Mr. Tcherniakov ignored the mysteries of the Don Juan complex by making the Don Giovanni a drunken bum no one could possibly love. The mystery therefore was why the three women in the story love him. Not that much was explained except that Donna Anna loves sex and was not getting much of it from Don Ottavio, Zerlina was obsessed by sex and was not getting much of it from Masetto. Elvira was cold and did not seem to want much sex.
Thus, and this is maybe Mr. Tcherniakov’s point (if there could possibly have been one), we might hear Mozart’s Don Giovanni for the first time! That, maybe, we did indeed.
French conductor Louis Langrée took on the resources of the Freiburg Baroque Orchestra to magnificent result. Right-on tempi, certainly on the fast side, that took advantage of the agility of the early instruments, with the raspy sound of these more primitive versions of modern instruments used to implement attack and immediacy. These unfamiliar sounds made this familiar score come brilliantly alive. It was new music.
Plus Mozart’s score was accorded extraordinary relief with Mr. Tcherniakov’s play with silence. The curtain rose before the overture, and fell well before the overture was completed forcing our attention again onto sound. Action within the unit set (a room in the Commendatore’s comfortable haute bourgeoise house) was interrupted between numbers by the crashing curtain and minutes of silence. Each time begun again the music gained vibrancy.

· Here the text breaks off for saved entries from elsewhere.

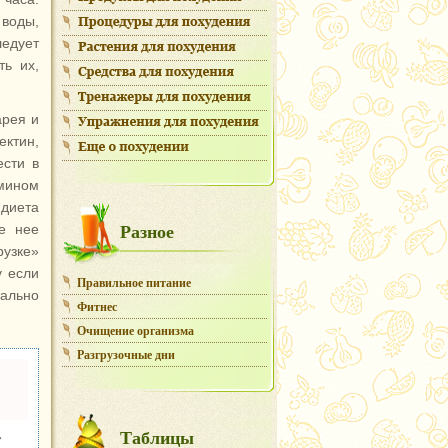
воды,
ледует
ть их,
арея и
ектин,
ести в
амином
 диета
Разное
е нее
узке»
у если
Правильное питание
тально
Фитнес
Очищение организма
Разгрузочные дни
Таблицы
�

Of many momentous moments several stand out. The Don’s, Danish baritone Bo Skovhus, serenade was a drunken reverie moving in his aloneness; Slutty Donna Anna’s, German soprano Marlis Petersen, account of her rape was her rape of Don Ottavio; Zerlina, Swedish soprano Kerstin Avemo, turned her Batti, batti into a sex fantasy with the Don (accompanied by a weird cello obligato); Elvira, Latvian soprano Kristine Opolais, was leaden of aspect when passed by the Don to the very physical Leporello of American bass-baritone Kyle Ketelsen; Don Ottavio, Canadian tenor Colin Balzer, kissed Masetto, Serbian/Israeli David Bizic.
You get the idea. The Aix Festival scoured the earth to get just the right people to upset Mozart with quite brilliant performances of his own music.
Well, bravo Aix, bravissimo! The trip has been worthwhile. So far.